## MATERIAL FOR THIS TASK
****
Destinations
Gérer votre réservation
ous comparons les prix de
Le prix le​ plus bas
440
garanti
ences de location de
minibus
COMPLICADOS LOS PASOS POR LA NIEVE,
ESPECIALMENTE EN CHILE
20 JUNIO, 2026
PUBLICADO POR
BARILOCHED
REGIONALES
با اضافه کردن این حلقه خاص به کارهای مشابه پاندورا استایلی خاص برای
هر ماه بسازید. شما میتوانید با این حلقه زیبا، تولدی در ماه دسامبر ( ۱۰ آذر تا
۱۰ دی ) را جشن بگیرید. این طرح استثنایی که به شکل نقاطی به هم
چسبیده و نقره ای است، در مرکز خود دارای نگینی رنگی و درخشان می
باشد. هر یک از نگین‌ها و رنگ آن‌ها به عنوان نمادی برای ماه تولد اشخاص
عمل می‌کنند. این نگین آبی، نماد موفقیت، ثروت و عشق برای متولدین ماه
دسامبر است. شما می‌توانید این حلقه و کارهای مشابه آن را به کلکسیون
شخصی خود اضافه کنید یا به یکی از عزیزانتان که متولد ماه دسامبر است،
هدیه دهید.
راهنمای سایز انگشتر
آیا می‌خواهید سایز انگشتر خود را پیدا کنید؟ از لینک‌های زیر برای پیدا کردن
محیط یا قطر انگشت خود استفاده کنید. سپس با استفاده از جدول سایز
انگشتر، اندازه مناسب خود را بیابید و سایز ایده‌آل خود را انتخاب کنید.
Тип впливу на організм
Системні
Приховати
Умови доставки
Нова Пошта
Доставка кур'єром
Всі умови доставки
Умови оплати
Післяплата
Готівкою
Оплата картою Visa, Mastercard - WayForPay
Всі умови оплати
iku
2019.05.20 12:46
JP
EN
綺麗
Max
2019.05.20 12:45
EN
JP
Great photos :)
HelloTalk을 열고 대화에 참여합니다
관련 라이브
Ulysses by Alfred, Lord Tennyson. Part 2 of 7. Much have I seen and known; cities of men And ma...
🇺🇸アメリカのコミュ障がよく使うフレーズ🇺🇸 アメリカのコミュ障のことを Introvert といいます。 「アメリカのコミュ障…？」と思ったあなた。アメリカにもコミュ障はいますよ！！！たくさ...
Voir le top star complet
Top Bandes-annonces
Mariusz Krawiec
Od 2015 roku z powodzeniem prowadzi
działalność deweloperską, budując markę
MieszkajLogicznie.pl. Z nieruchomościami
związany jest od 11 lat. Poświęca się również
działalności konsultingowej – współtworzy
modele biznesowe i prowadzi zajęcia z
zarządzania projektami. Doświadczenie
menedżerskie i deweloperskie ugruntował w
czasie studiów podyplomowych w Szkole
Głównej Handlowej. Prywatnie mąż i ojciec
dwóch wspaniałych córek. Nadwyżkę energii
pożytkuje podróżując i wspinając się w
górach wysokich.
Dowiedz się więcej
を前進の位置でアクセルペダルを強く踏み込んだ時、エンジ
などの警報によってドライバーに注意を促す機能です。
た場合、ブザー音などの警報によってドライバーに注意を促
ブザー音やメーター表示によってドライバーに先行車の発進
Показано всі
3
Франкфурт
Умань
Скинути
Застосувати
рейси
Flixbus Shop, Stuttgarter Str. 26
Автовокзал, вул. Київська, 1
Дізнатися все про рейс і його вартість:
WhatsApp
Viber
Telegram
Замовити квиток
****
## TASK STATEMENT
The answer must consist of every line in the records above that contains the word "کنید".

## SOLUTION
شخصی خود اضافه کنید یا به یکی از عزیزانتان که متولد ماه دسامبر است،
آیا می‌خواهید سایز انگشتر خود را پیدا کنید؟ از لینک‌های زیر برای پیدا کردن
محیط یا قطر انگشت خود استفاده کنید. سپس با استفاده از جدول سایز
انگشتر، اندازه مناسب خود را بیابید و سایز ایده‌آل خود را انتخاب کنید.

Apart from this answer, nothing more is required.